== What is expected ==
Please identify each line of the material below that contains the string "attachments", and copy those lines out in full. Case counts.

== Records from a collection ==

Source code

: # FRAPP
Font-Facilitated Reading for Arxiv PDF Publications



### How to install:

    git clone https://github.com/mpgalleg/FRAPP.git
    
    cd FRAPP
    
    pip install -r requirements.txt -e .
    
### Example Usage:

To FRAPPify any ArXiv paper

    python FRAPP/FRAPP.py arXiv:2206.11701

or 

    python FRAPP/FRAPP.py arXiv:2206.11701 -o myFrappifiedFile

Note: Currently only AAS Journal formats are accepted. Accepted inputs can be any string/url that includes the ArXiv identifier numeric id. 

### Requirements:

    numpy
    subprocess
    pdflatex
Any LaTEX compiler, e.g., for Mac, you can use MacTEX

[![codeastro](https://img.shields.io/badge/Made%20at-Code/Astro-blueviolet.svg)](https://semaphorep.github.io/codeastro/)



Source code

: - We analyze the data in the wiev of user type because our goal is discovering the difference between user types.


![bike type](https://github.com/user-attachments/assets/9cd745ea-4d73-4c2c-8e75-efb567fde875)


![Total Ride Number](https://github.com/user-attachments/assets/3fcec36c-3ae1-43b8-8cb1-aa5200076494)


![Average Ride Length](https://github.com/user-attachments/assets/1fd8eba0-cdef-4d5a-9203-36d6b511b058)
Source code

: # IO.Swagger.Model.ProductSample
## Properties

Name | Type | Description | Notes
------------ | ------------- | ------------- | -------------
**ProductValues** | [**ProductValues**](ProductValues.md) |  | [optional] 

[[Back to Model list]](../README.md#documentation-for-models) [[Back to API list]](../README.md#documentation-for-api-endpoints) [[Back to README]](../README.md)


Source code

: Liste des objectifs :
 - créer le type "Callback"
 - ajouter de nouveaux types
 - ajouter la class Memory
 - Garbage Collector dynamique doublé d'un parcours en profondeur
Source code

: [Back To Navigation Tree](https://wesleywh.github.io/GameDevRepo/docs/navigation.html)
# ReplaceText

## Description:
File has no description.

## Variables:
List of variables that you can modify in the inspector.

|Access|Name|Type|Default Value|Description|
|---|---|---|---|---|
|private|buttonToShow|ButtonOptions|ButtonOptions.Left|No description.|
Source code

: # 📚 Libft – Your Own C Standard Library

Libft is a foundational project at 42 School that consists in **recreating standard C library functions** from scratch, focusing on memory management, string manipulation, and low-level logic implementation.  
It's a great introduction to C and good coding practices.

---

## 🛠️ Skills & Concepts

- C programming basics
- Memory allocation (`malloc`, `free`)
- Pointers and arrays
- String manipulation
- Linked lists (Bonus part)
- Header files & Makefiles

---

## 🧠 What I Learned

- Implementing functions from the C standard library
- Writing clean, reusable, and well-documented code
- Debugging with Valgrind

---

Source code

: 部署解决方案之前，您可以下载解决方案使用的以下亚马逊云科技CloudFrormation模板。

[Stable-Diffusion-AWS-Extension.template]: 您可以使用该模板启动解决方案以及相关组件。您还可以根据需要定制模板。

== The completed task ==
![bike type](https://github.com/user-attachments/assets/9cd745ea-4d73-4c2c-8e75-efb567fde875)
![Total Ride Number](https://github.com/user-attachments/assets/3fcec36c-3ae1-43b8-8cb1-aa5200076494)
![Average Ride Length](https://github.com/user-attachments/assets/1fd8eba0-cdef-4d5a-9203-36d6b511b058)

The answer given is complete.